I am a traversing complex XML file with millions of TU nodes and extracting strings from <seg>
elements. Whenever <seg>
element contains serialized tags, I get None
object instead of a string.
Code that returns None
:
source_segment = ET.parse(file).getroot().find('body').findall('tu')[0].findall('tuv')[0].find('seg').text
Sample content of <seg>
element that causes the issue:
<seg><bpt i="1" type="14" x="1" />Coded glass plate<ept i="1" /><ph x="4" type="33" /></seg>
Expected value of string variable source_segment
:
<bpt i="1" type="14" x="1" />Coded glass plate<ept i="1" /><ph x="4" type="33" />
I cant serialize ET.parse(file).getroot().find('body').findall('tu')[0].findall('tuv')[0].find('seg').text
cause it is a None
object. If I serialize only part ET.parse(file).getroot().find('body').findall('tu')[0].findall('tuv')[0].find('seg')
, I get this:
b'<seg><bpt i="1" type="14" x="1" />Coded glass plate<ept i="1" /><ph x="4" type="33" /></seg>\n '
Sample XML content:
<?xml version="1.0" encoding="utf-8"?>
<tmx version="1.4">
<header creationtool="XXXXXXXX" creationtoolversion="100" o-tmf="XXXXXXXX" datatype="xml" segtype="sentence" adminlang="en-GB" srclang="en-GB" creationdate="XXXXXXXX" creationid="XXXXXXXX">
<prop type="x-Note:SingleString"></prop>
<prop type="x-Recognizers">RecognizeAll</prop>
<prop type="x-IncludesContextContent">True</prop>
<prop type="x-TMName">XXXXXXXX</prop>
<prop type="x-TokenizerFlags">DefaultFlags</prop>
<prop type="x-WordCountFlags">DefaultFlags</prop>
</header>
<body>
<tu creationdate="XXXXXXXX" creationid="XXXXXXXX" changedate="XXXXXXXX" changeid="XXXXXXXX" lastusagedate="XXXXXXXX" usagecount="1">
<prop type="x-LastUsedBy">XXXXXXXX</prop>
<prop type="x-Context">0, 0</prop>
<prop type="x-Origin">TM</prop>
<prop type="x-ConfirmationLevel">Translated</prop>
<prop type="x-StructureContext:MultipleString">sdl:cdata</prop>
<prop type="x-Note:SingleString">XXXXXXXX</prop>
<tuv xml:lang="en-GB">
<seg><bpt i="1" type="14" x="1" />Coded glass plate<ept i="1" /><ph x="4" type="33" /></seg>
</tuv>
<tuv xml:lang="lt-LT">
<seg><bpt i="1" type="14" x="1" />YYYYYYYYYYYYY<ept i="1" /><ph x="4" type="33" /></seg>
</tuv>
</tu>
</body>
</tmx>
How do I extract the string from <seg>
element when it contains serialized tags?

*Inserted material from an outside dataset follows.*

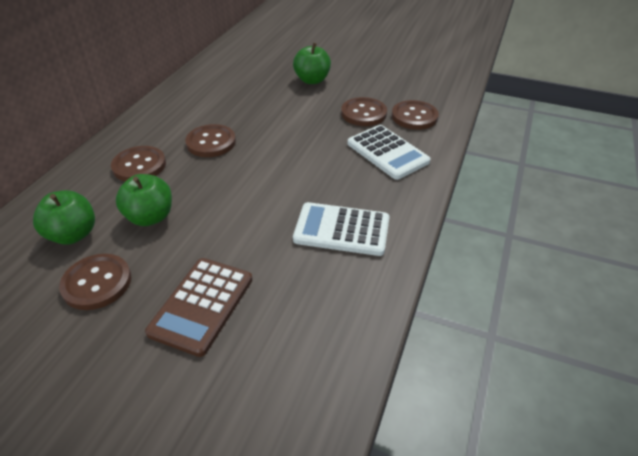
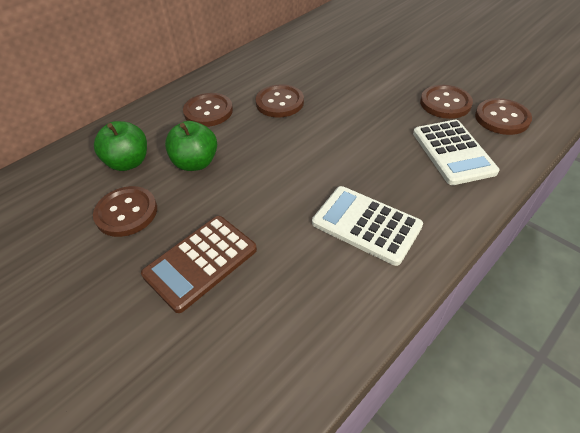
camera: 25 degrees right, 5 degrees up
(312, 80) = (405, 57): green apple -> none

The best approach I found is to convert the parent child to a string, passing parameter 'encoding=str' to avoid step of decoding bytes-like object to string and preserve UTF-8 symbols. Then regex out the tags from the resulting string.
import re
from lxml import etree as ET
root = ET.parse('seg.xml').getroot()
seg_elem = root.find('body').findall('tu')[0].findall('tuv')[0].find('seg')
seg_string = ET.tostring(seg_elem, encoding=str)
# Regex to strip <seg> tags
seg_pattern = '(?<=<seg>).*?(?=</seg>)'
# Strip <seg> tags
final_string = re.search(seg_pattern, seg_string).group()